Brano proposto »
▼▼▼
Il 24 aprile 1979, durante un vertice di partito, il segretario socialista tiene un lungo discorso, dal titolo “Socialismo e libertà”, nel quale da un lato si richiama al ruolo attivo dell’Italia nell’Organizzazione del Trattato del Nord Atlantico (NATO), e dall’altro alla vocazione europeista e all’eurosocialismo, definito la più grande realtà politica dell’Europa occidentale. Riprese da un editoriale del quotidiano “Avanti!”, le parole del segretario sono dirette a dare forza ed a proporre il PSI come il motore di una strategia di «alternativa di sinistra», sulla scia di una tradizione socialdemocratica fortemente consolidata nel resto del continente ma praticamente assente nel contesto italiano.

La campagna elettorale per il Parlamento di Strasburgo, che i socialisti italiani affrontano all’insegna dello slogan “L’Italia progredisce con l’Europa, l’Europa va avanti con i socialisti”, si apre ufficialmente il 2 maggio 1979 a Torino, alla presenza di C. e del presidente dell’Internazionale socialista, Willy Brandt.

Nel capoluogo piemontese, tra l’altro, il leader del PSI evidenzia il contributo offerto dal suo partito all’elaborazione di una piattaforma programmatica comune delle forze socialiste europee da presentare agli elettori, in base a quanto stabilito a Bruxelles il 10 gennaio 1979 nel corso del X Congresso della Confederazione socialista europea. È in quell’occasione che Willy Brandt, François Mitterrand, James Callaghan e lo stesso C. sottolineano l’importanza delle consultazioni europee quale ulteriore mezzo per accelerare il progresso verso una società libera dall’oppressione e dallo sfruttamento.

Gli incontri con gli altri leader del socialismo europeo si intensificano nel corso delle settimane che precedono la data del 10 giugno 1979, per culminare nella grande manifestazione di fine maggio a Parigi nel corso della quale Brandt, C. e Mitterrand lanciano lo slogan: “Cinquanta milioni di voti socialisti costruiranno l’Europa dei lavoratori”.

Per quanto concerne le dinamiche politiche interne, il 9 luglio 1979 il Presidente della Repubblica Sandro Pertini conferisce a C. l’incarico di formare il nuovo governo. Il tentativo del leader socialista dura meno di due settimane: egli dovrà rinunciare al mandato di fronte alla decisa avversione della segreteria democristiana.

Tra gli obiettivi prioritari dell’azione di governo che C. propone, quello relativo alla politica internazionale, che in riferimento al versante comunitario recita: «sviluppo coerente del processo di integrazione europea operando per portare a compimento il processo di integrazione politica, favorendo l’allargamento dei poteri del Parlamento europeo; per una maggiore integrazione economica (coordinamento delle politiche monetarie, finanziarie, energetiche, industriali; revisione della Politica agricola comune); per l’assunzione di una politica estera comune; per l’allargamento della Comunità, oltre che alla Grecia, alla Spagna e al Portogallo».
▲▲▲
Consegna »
Puoi ricopiare dal brano sulla campagna europea del PSI, senza cambiare nulla, il passo che comincia con le parole "Gli incontri con" e si ferma dopo "della segreteria democristiana."? Le righe non servono per questo lavoro sul brano.

Righe »
▼▼▼
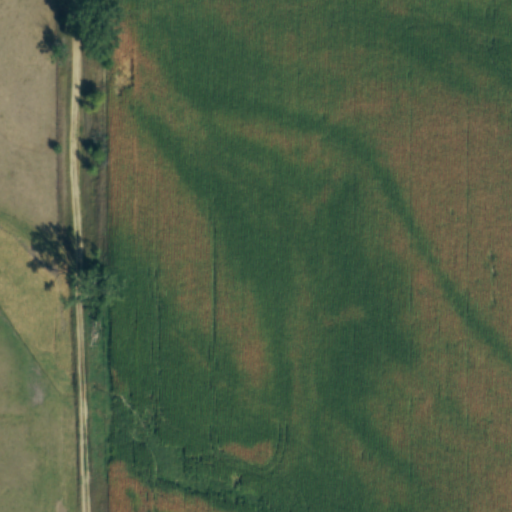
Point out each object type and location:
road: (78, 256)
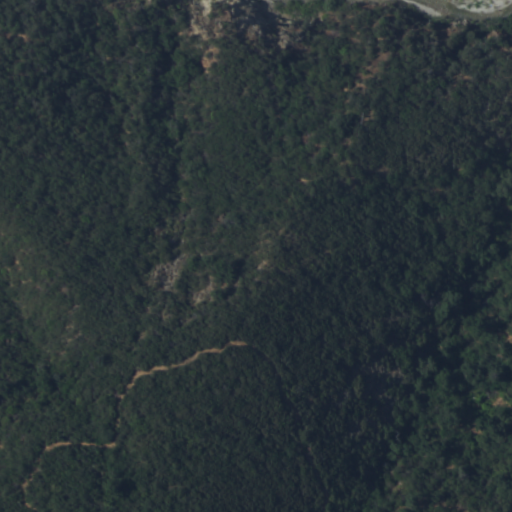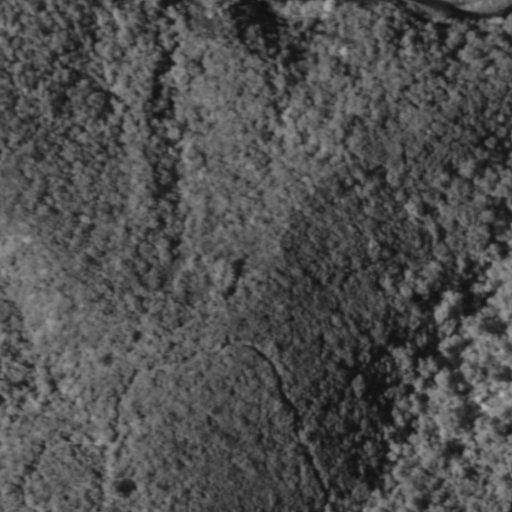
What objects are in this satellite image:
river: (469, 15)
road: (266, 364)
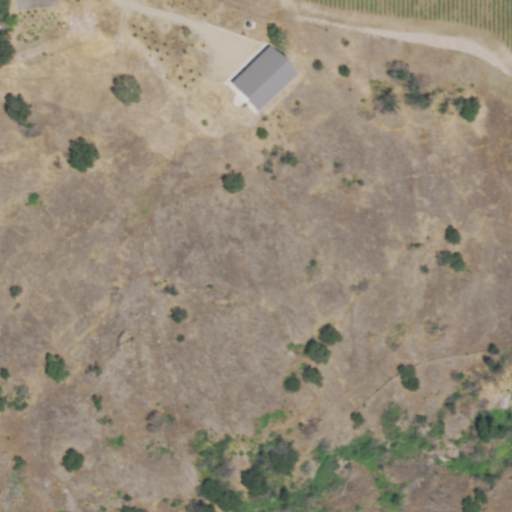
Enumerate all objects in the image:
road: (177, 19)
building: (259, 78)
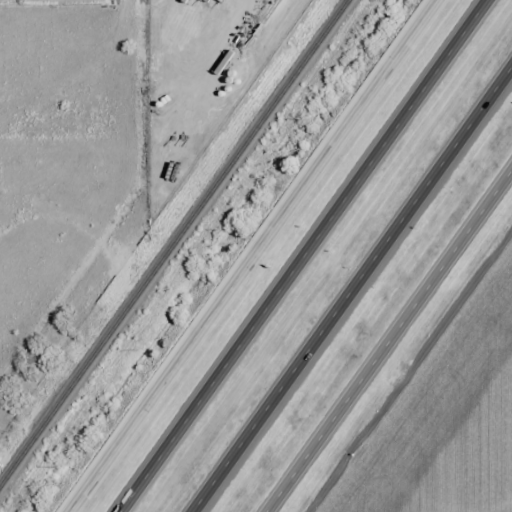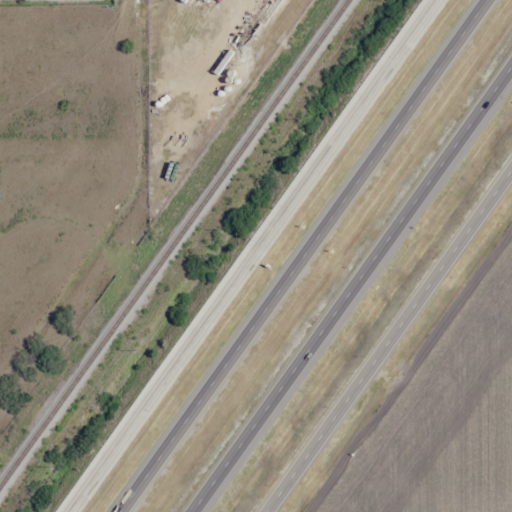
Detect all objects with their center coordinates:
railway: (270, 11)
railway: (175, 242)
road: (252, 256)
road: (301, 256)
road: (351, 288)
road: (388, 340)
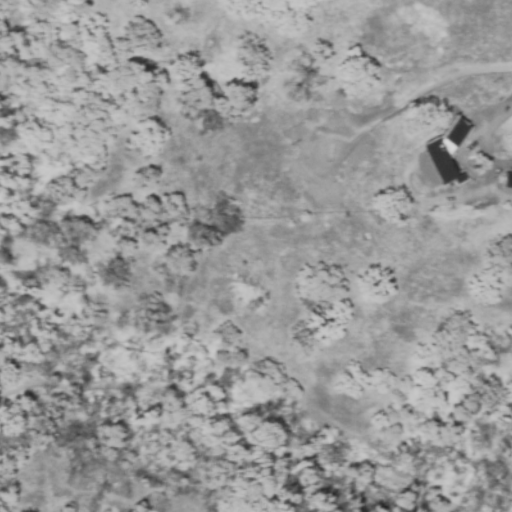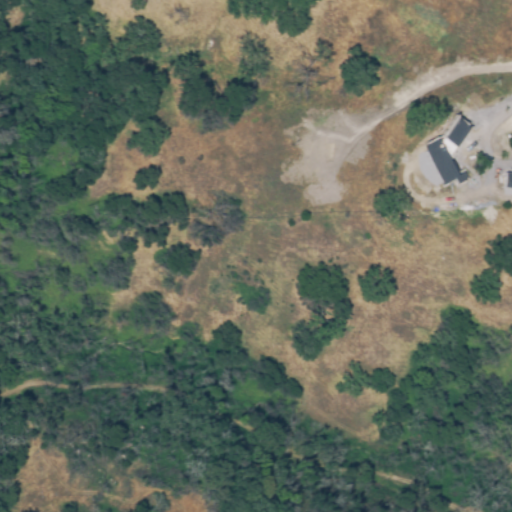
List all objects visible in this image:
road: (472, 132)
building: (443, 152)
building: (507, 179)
▲▲▲
▼▼▼
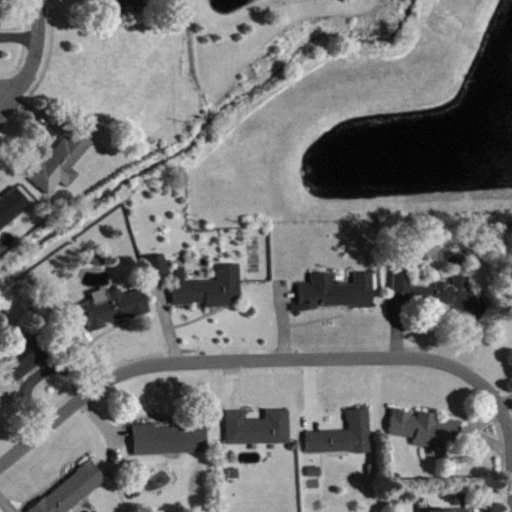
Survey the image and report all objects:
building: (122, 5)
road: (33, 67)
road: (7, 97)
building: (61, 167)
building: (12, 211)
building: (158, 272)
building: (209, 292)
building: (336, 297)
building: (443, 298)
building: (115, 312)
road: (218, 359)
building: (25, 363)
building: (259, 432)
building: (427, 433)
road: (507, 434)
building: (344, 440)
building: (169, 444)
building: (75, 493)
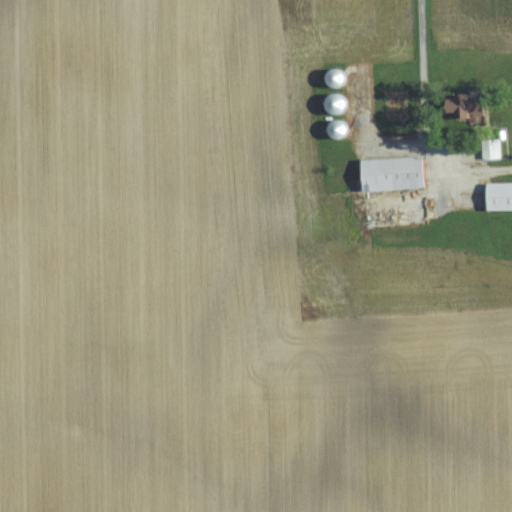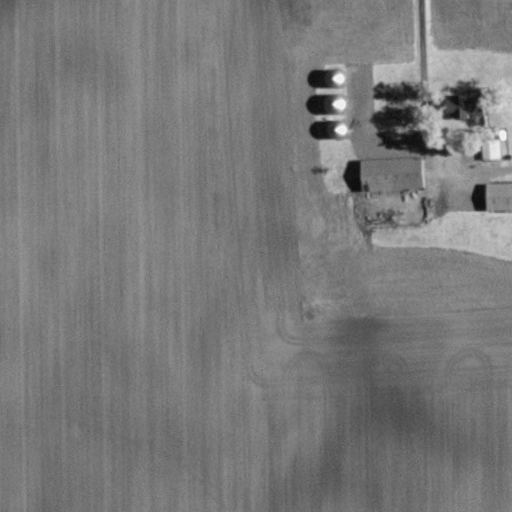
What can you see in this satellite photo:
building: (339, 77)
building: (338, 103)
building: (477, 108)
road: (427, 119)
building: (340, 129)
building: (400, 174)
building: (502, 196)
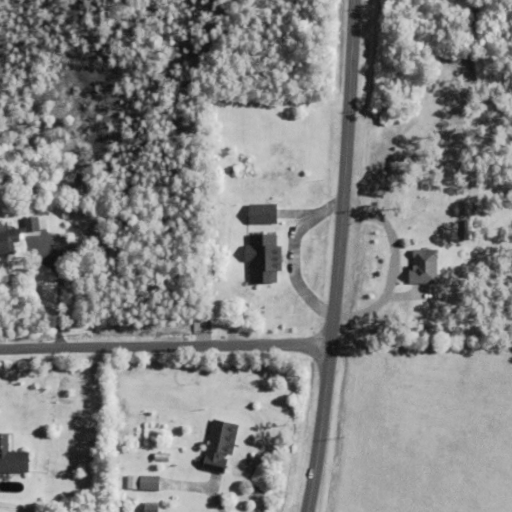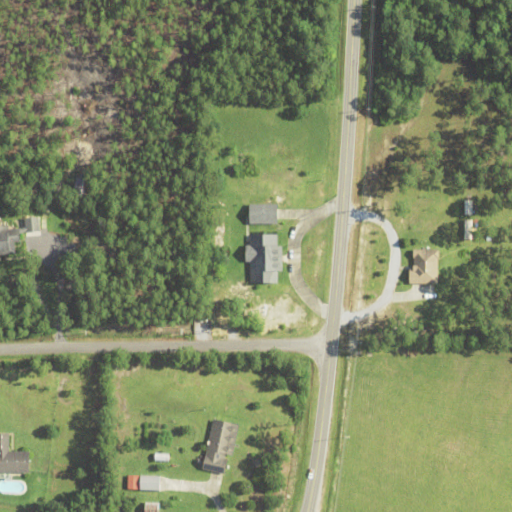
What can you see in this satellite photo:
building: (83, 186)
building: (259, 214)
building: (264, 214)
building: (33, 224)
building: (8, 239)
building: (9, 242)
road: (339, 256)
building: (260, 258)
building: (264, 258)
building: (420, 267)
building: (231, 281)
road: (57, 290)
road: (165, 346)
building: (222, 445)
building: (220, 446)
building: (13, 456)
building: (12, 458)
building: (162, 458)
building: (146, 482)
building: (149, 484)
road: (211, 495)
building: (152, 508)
▲▲▲
Soluzione »
Gli incontri con gli altri leader del socialismo europeo si intensificano nel corso delle settimane che precedono la data del 10 giugno 1979, per culminare nella grande manifestazione di fine maggio a Parigi nel corso della quale Brandt, C. e Mitterrand lanciano lo slogan: “Cinquanta milioni di voti socialisti costruiranno l’Europa dei lavoratori”.

Per quanto concerne le dinamiche politiche interne, il 9 luglio 1979 il Presidente della Repubblica Sandro Pertini conferisce a C. l’incarico di formare il nuovo governo. Il tentativo del leader socialista dura meno di due settimane: egli dovrà rinunciare al mandato di fronte alla decisa avversione della segreteria democristiana.